Reinforcement Learning, and its extension Deep Reinforcement Learning (DRL), are Machine Learning (ML) techniques that allow autonomous agents to learn optimal behaviours (called policies) in unknown and complex environments through models of rewards and penalizations.
DRL algorithms have shown great potential in high-dimensional domains such as Atari games [1], which has attracted a high interest in the ML community. However, in real-world scenarios these algorithms will need to tackle a wide range of specifications, frequently more than one at the same time, and some will regard critical safety constrains that the learning agent will be asked to assure. Researchers are working in this direction [2], however work needs to be done regarding settings where multiple learning agents are working concurrently.
The aim of this project is to develop Safe through Abstraction (multi-agent) Reinforcement learning (StAR), a methodology to formally guarantee the safe behaviour of agents acting in an unknown environment through the satisfaction of safety constraints by the policy learnt using an RL algorithm, both at training and test time.
Building upon recent advances in this area, also by the applicant [3], we plan to combine reinforcement learning and formal methods to ensure the satisfaction of constraints expressed in (probabilistic) temporal logic (PTL) [4]. More specifically, the main intended contributions of the project can be summarized as follows:
– To introduce the notion of abstract Markov decision process (AMDP) and present a procedure to generate AMDPSs automatically. This step is meant to reduce the complexity of the verification task.
_ To develop techniques for strategy synthesis to produce policies at the abstract level that satisfy the safety constraints expressed in PTL.
_ To construct a shield, which is supposed to restrict the agents’ behaviour at training time, according to the safe abstract policies synthetized in the previous step, thus guaranteeing the satisfaction of the relevant constraints.
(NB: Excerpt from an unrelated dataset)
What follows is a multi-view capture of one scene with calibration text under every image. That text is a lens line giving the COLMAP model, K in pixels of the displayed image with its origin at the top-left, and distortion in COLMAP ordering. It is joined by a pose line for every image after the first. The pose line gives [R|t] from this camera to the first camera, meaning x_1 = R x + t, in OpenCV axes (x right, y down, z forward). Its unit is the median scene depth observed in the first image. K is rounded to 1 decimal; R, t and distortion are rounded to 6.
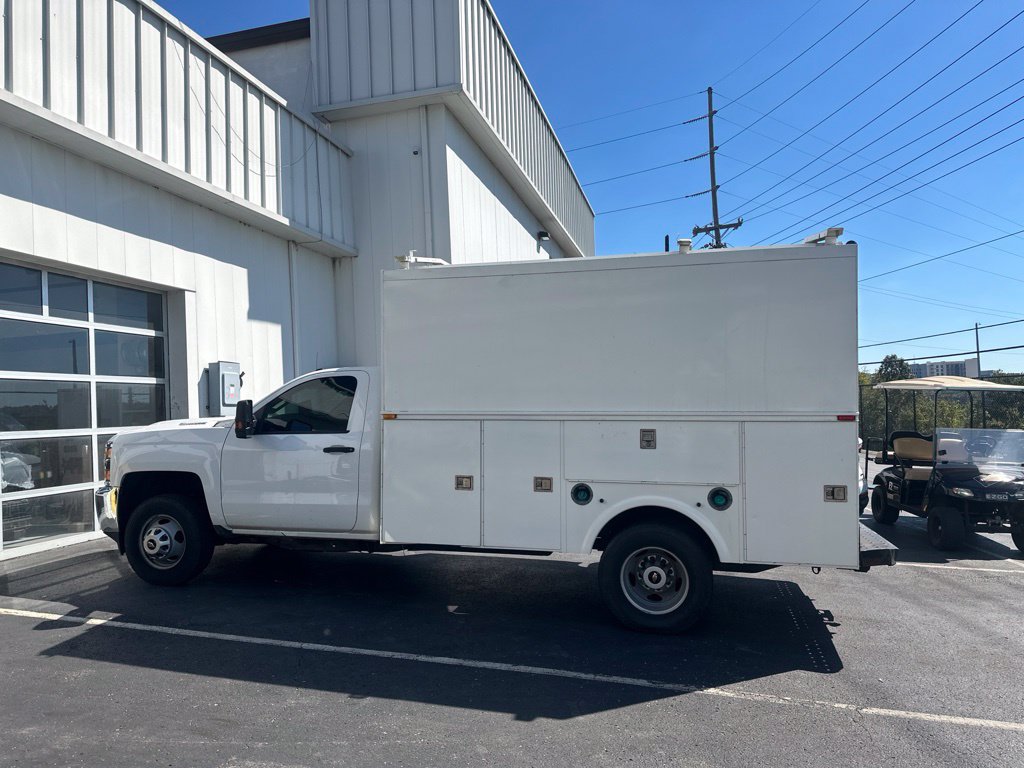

– To implement and evaluate the proposed approach in different scenarios involving multiple agents. Benchmarks will be identified during the project, with autonomous vehicles and robot navigation being among relevant candidates. As a proof of concept, the approach will be first evaluated on the guarded-flag collection domain of [2,3].
The methodology outlined above is meant to provide formal guarantees that the behaviour of the agents always meet the safety requirements by design. We plan to evaluate empirically the proposed approach on relevant benchmarks (including autonomous vehicles and robot navigation) and show its effectiveness, while degrading minimally the agent’s earning process. Furthermore, the StAR framework is to be extended to environments with multiple agents, which will require solving specific problems in a multi-agent setting. In particular, multi-agent systems are prone to the curse of dimensionality. It is therefore crucial to build abstractions small enough to allow tractability, while preserving the satisfaction of all relevant constraints.
[1]https://web.stanford.edu/class/psych209/Readings/MnihEtAlHassibis15NatureControlDeepRL.pdf
[2] G. R. Mason et al. Assured reinforcement learning with formally verified abstract policies. InICAART2017. York, 2017.
[3] P. El Mqirmi, F. Belardinelli, and B. G. León. An abstraction-based method to check multi-agent deep reinforcement-learning behaviors. In AAMAS 2021, page 474â–482, IFAAMAS.
[4] H. Hansson and B. Jonsson. A logic for reasoning about time and reliability. Formal aspects of computing, 6(5):512–535, 1994.